§ **INSTRUCTION**:
As the answer, set down the lines below from the one containing "and HTTP healthchecks." through the one containing "- Elasticsearch, Logstash, Kibana.", exactly and inclusively, and no others.

§ **TASK MATERIAL**:
╔══

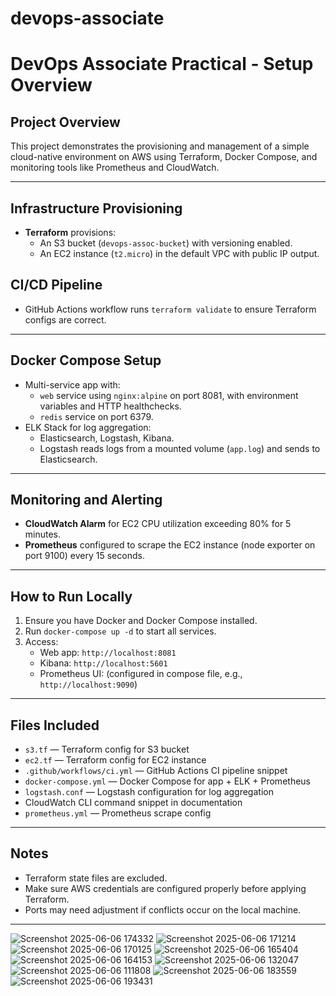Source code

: # devops-associate
# DevOps Associate Practical - Setup Overview

## Project Overview

This project demonstrates the provisioning and management of a simple cloud-native environment on AWS using Terraform, Docker Compose, and monitoring tools like Prometheus and CloudWatch.

---

## Infrastructure Provisioning

- **Terraform** provisions:
  - An S3 bucket (`devops-assoc-bucket`) with versioning enabled.
  - An EC2 instance (`t2.micro`) in the default VPC with public IP output.

## CI/CD Pipeline

- GitHub Actions workflow runs `terraform validate` to ensure Terraform configs are correct.

---

## Docker Compose Setup

- Multi-service app with:
  - `web` service using `nginx:alpine` on port 8081, with environment variables and HTTP healthchecks.
  - `redis` service on port 6379.
- ELK Stack for log aggregation:
  - Elasticsearch, Logstash, Kibana.
  - Logstash reads logs from a mounted volume (`app.log`) and sends to Elasticsearch.

---

## Monitoring and Alerting

- **CloudWatch Alarm** for EC2 CPU utilization exceeding 80% for 5 minutes.
- **Prometheus** configured to scrape the EC2 instance (node exporter on port 9100) every 15 seconds.

---

## How to Run Locally

1. Ensure you have Docker and Docker Compose installed.
2. Run `docker-compose up -d` to start all services.
3. Access:
   - Web app: `http://localhost:8081`
   - Kibana: `http://localhost:5601`
   - Prometheus UI: (configured in compose file, e.g., `http://localhost:9090`)

---

## Files Included

- `s3.tf` — Terraform config for S3 bucket
- `ec2.tf` — Terraform config for EC2 instance
- `.github/workflows/ci.yml` — GitHub Actions CI pipeline snippet
- `docker-compose.yml` — Docker Compose for app + ELK + Prometheus
- `logstash.conf` — Logstash configuration for log aggregation
- CloudWatch CLI command snippet in documentation
- `prometheus.yml` — Prometheus scrape config

---

## Notes

- Terraform state files are excluded.
- Make sure AWS credentials are configured properly before applying Terraform.
- Ports may need adjustment if conflicts occur on the local machine.

---
![Screenshot 2025-06-06 174332](https://github.com/user-attachments/assets/2986748a-d479-4959-925c-b431d7f7f9aa)
![Screenshot 2025-06-06 171214](https://github.com/user-attachments/assets/76a057d0-87a7-4234-9071-d93c6f6c2d35)
![Screenshot 2025-06-06 170125](https://github.com/user-attachments/assets/9fdefc7f-ad29-42d2-8f10-20c4b89c9ced)
![Screenshot 2025-06-06 165404](https://github.com/user-attachments/assets/8dc7701a-328f-4ae7-b795-2f7329bea9c3)
![Screenshot 2025-06-06 164153](https://github.com/user-attachments/assets/d7e12155-8ff1-4021-8b93-ff4f26dcf119)
![Screenshot 2025-06-06 132047](https://github.com/user-attachments/assets/da00c525-31e5-4596-ad63-11fa0e54ad75)
![Screenshot 2025-06-06 111808](https://github.com/user-attachments/assets/289195a5-dd0b-4dbd-99ec-382f70688017)
![Screenshot 2025-06-06 183559](https://github.com/user-attachments/assets/c8cccdb0-b725-4c25-a181-ed0567f50b8a)
![Screenshot 2025-06-06 193431](https://github.com/user-attachments/assets/4e03e82b-32e8-4841-b500-f8a29c9514c8)
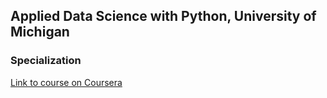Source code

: ## Applied Data Science with Python, University of Michigan
### Specialization
[Link to course on Coursera](https://www.coursera.org/specializations/data-science-python)


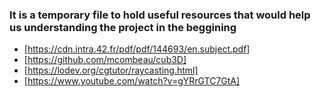 ### It is a temporary file to hold useful resources that would help us understanding the project in the beggining

- [https://cdn.intra.42.fr/pdf/pdf/144693/en.subject.pdf]
- [https://github.com/mcombeau/cub3D]
- [https://lodev.org/cgtutor/raycasting.html]
- [https://www.youtube.com/watch?v=gYRrGTC7GtA]
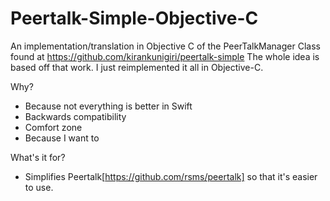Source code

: # Peertalk-Simple-Objective-C
An implementation/translation in Objective C of the PeerTalkManager Class found at https://github.com/kirankunigiri/peertalk-simple
The whole idea is based off that work. I just reimplemented it all in Objective-C.

Why?
* Because not everything is better in Swift
* Backwards compatibility
* Comfort zone
* Because I want to

What's it for?
* Simplifies Peertalk[https://github.com/rsms/peertalk] so that it's easier to use.

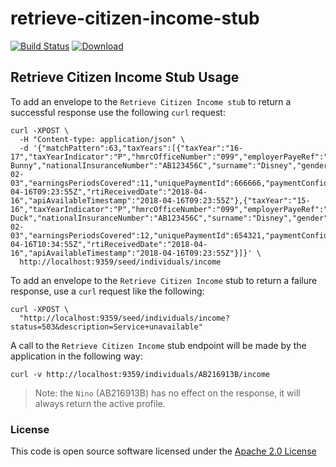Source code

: # retrieve-citizen-income-stub

[![Build Status](https://travis-ci.org/hmrc/retrieve-citizen-income-stub.svg)](https://travis-ci.org/hmrc/retrieve-citizen-income-stub) [ ![Download](https://api.bintray.com/packages/hmrc/releases/retrieve-citizen-income-stub/images/download.svg) ](https://bintray.com/hmrc/releases/retrieve-citizen-income-stub/_latestVersion)

Retrieve Citizen Income Stub Usage
--------------

To add an envelope to the `Retrieve Citizen Income stub` to return a successful response use the following `curl` request:

    curl -XPOST \
      -H "Content-type: application/json" \
      -d '{"matchPattern":63,"taxYears":[{"taxYear":"16-17","taxYearIndicator":"P","hmrcOfficeNumber":"099","employerPayeRef":"A1B2c3d4e5","employerName1":"Bugs Bunny","nationalInsuranceNumber":"AB123456C","surname":"Disney","gender":"M","uniqueEmploymentSequenceNumber":9999,"taxablePayInPeriod":999999.99,"taxDeductedOrRefunded":-12345.67,"grossEarningsForNICs":888888.66,"taxablePayToDate":999999.99,"totalTaxToDate":654321.08,"numberOfNormalHoursWorked":"E","payFrequency":"M1","paymentDate":"2017-02-03","earningsPeriodsCovered":11,"uniquePaymentId":666666,"paymentConfidenceStatus":"1","taxCode":"11100L","trivialCommutationPaymentTypeA":99998,"hmrcReceiptTimestamp":"2018-04-16T09:23:55Z","rtiReceivedDate":"2018-04-16","apiAvailableTimestamp":"2018-04-16T09:23:55Z"},{"taxYear":"15-16","taxYearIndicator":"P","hmrcOfficeNumber":"099","employerPayeRef":"A1B2c3d4e5","employerName1":"Donald Duck","nationalInsuranceNumber":"AB123456C","surname":"Disney","gender":"M","uniqueEmploymentSequenceNumber":6666,"taxablePayInPeriod":666666.66,"taxDeductedOrRefunded":12345.67,"grossEarningsForNICs":777777.66,"taxablePayToDate":999999.99,"totalTaxToDate":43210,"numberOfNormalHoursWorked":"E","payFrequency":"M3","paymentDate":"2017-02-03","earningsPeriodsCovered":12,"uniquePaymentId":654321,"paymentConfidenceStatus":"2","taxCode":"K15432","trivialCommutationPaymentTypeB":-99998,"hmrcReceiptTimestamp":"2018-04-16T10:34:55Z","rtiReceivedDate":"2018-04-16","apiAvailableTimestamp":"2018-04-16T09:23:55Z"}]}' \
      http://localhost:9359/seed/individuals/income

To add an envelope to the `Retrieve Citizen Income` stub to return a failure response, use a `curl` request like the following:

    curl -XPOST \
      "http://localhost:9359/seed/individuals/income?status=503&description=Service+unavailable"

A call to the `Retrieve Citizen Income` stub endpoint will be made by the application in the following way:

    curl -v http://localhost:9359/individuals/AB216913B/income

> Note: the `Nino` (AB216913B) has no effect on the response, it will always return the active profile.

### License

This code is open source software licensed under the [Apache 2.0 License]("http://www.apache.org/licenses/LICENSE-2.0.html")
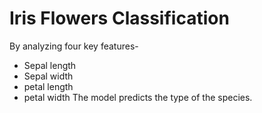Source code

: # Iris Flowers Classification
By analyzing four key features-
+ Sepal length
+ Sepal width
+ petal length
+ petal width
The model predicts the type of the species.
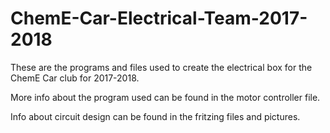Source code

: # ChemE-Car-Electrical-Team-2017-2018
These are the programs and files used to create the electrical box for the ChemE Car club for 2017-2018.

More info about the program used can be found in the motor controller file.

Info about circuit design can be found in the fritzing files and pictures.
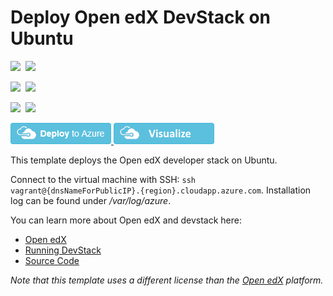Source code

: # Deploy Open edX DevStack on Ubuntu

<IMG SRC="https://azbotstorage.blob.core.windows.net/badges/openedx-devstack-ubuntu/PublicLastTestDate.svg" />&nbsp;
<IMG SRC="https://azbotstorage.blob.core.windows.net/badges/openedx-devstack-ubuntu/PublicDeployment.svg" />&nbsp;

<IMG SRC="https://azbotstorage.blob.core.windows.net/badges/openedx-devstack-ubuntu/FairfaxLastTestDate.svg" />&nbsp;
<IMG SRC="https://azbotstorage.blob.core.windows.net/badges/openedx-devstack-ubuntu/FairfaxDeployment.svg" />&nbsp;

<IMG SRC="https://azbotstorage.blob.core.windows.net/badges/openedx-devstack-ubuntu/BestPracticeResult.svg" />&nbsp;
<IMG SRC="https://azbotstorage.blob.core.windows.net/badges/openedx-devstack-ubuntu/CredScanResult.svg" />&nbsp;

<a href="https://portal.azure.com/#create/Microsoft.Template/uri/https%3A%2F%2Fraw.githubusercontent.com%2FAzure%2Fazure-quickstart-templates%2Fmaster%2Fopenedx-devstack-ubuntu%2Fazuredeploy.json" target="_blank">
    <img src="https://raw.githubusercontent.com/Azure/azure-quickstart-templates/master/1-CONTRIBUTION-GUIDE/images/deploytoazure.png"/>
</a>
<a href="http://armviz.io/#/?load=https%3A%2F%2Fraw.githubusercontent.com%2FAzure%2Fazure-quickstart-templates%2Fmaster%2Fopenedx-devstack-ubuntu%2Fazuredeploy.json" target="_blank">
    <img src="https://raw.githubusercontent.com/Azure/azure-quickstart-templates/master/1-CONTRIBUTION-GUIDE/images/visualizebutton.png"/>
</a>

This template deploys the Open edX developer stack on Ubuntu.

Connect to the virtual machine with SSH: `ssh vagrant@{dnsNameForPublicIP}.{region}.cloudapp.azure.com`. Installation log can be found under */var/log/azure*.

You can learn more about Open edX and devstack here:
- [Open edX](https://open.edx.org)
- [Running DevStack](https://openedx.atlassian.net/wiki/display/OpenOPS/Running+Devstack)
- [Source Code](https://github.com/edx/edx-platform)

*Note that this template uses a different license than the [Open edX](https://github.com/edx/edx-platform/blob/master/LICENSE) platform.*

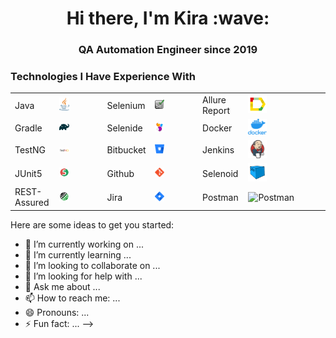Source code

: <h1 align="center">Hi there, I'm Kira :wave:</h1> 
<h3 align="center">QA Automation Engineer since 2019</h3>

<h3>Technologies I Have Experience With</h3>

| | | | | | |
| ------------- | ------------- | ------------- | ------------- |------------- |------------- |
| Java  | <img width="25%" title="Java" src="images/java-logo.svg"> | Selenium  | <img width="25%" title="Selenium" src="images/selenium-logo.png">  | Allure Report  | <img width="25%" title="Allure Report" src="images/allure-Report-logo.svg">  |
| Gradle  | <img width="25%" title="Gradle" src="images/gradle-logo.svg "> | Selenide  | <img width="25%" title="Selenide" src="images/selenide-logo.svg">  |  Docker  | <img width="25%" title="Docker" src="images/docker-logo.png">  |
| TestNG  | <img width="25%" title="TestNG" src="images/testng-logo.png"> | Bitbucket  | <img width="25%" title="Bitbucket" src="images/bitbucket-logo.png"> | Jenkins  | <img width="25%" title="Jenkins" src="images/jenkins-logo.svg"> |
| JUnit5  | <img width="25%" title="JUnit5" src="images/junit5-logo.svg"> | Github  | <img width="25%" title="Github" src="images/git-logo.svg"> | Selenoid  | <img width="25%" title="Selenoid" src="images/selenoid-logo.svg"> |
| REST-Assured  | <img width="25%" title="REST-Assured" src="images/rest-assured-logo.svg"> | Jira  | <img width="25%" title="Jira" src="images/jira-logo.svg">  | Postman  | <img width="25%" title="Postman" src="images/postman-logo.svg"> |


Here are some ideas to get you started:

- 🔭 I’m currently working on ...
- 🌱 I’m currently learning ...
- 👯 I’m looking to collaborate on ...
- 🤔 I’m looking for help with ...
- 💬 Ask me about ...
- 📫 How to reach me: ...
- 😄 Pronouns: ...
- ⚡ Fun fact: ...
-->
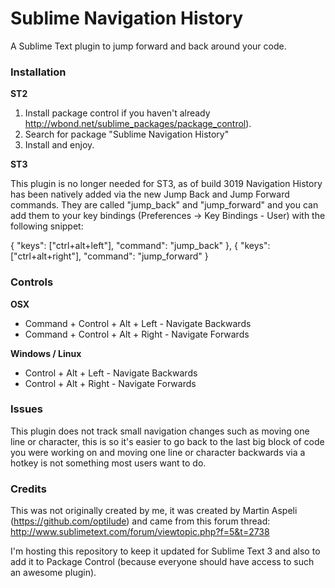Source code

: Sublime Navigation History
========================

A Sublime Text plugin to jump forward and back around your code.

### Installation ###

**ST2**

1. Install package control if you haven't already http://wbond.net/sublime_packages/package_control).
2. Search for package "Sublime Navigation History"
3. Install and enjoy.

**ST3**

This plugin is no longer needed for ST3, as of build 3019 Navigation History has been natively added via the new Jump Back and Jump Forward commands. They are called "jump_back" and "jump_forward" and you can add them to your key bindings (Preferences -> Key Bindings - User) with the following snippet:

  { "keys": ["ctrl+alt+left"], "command": "jump_back" },
  { "keys": ["ctrl+alt+right"], "command": "jump_forward" }


### Controls ###

**OSX**
* Command + Control + Alt + Left - Navigate Backwards
* Command + Control + Alt + Right - Navigate Forwards

**Windows / Linux**
* Control + Alt + Left - Navigate Backwards
* Control + Alt + Right - Navigate Forwards


### Issues ###

This plugin does not track small navigation changes such as moving one line or character, this is so it's easier to go back to the last big block of code you were working on and moving one line or character backwards via a hotkey is not something most users want to do. 


### Credits ###

This was not originally created by me, it was created by Martin Aspeli (https://github.com/optilude) and came from this forum thread: http://www.sublimetext.com/forum/viewtopic.php?f=5&t=2738

I'm hosting this repository to keep it updated for Sublime Text 3 and also to add it to Package Control (because everyone should have access to such an awesome plugin).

╚══

§ **OUTPUT BELOW**:
  - `web` service using `nginx:alpine` on port 8081, with environment variables and HTTP healthchecks.
  - `redis` service on port 6379.
- ELK Stack for log aggregation:
  - Elasticsearch, Logstash, Kibana.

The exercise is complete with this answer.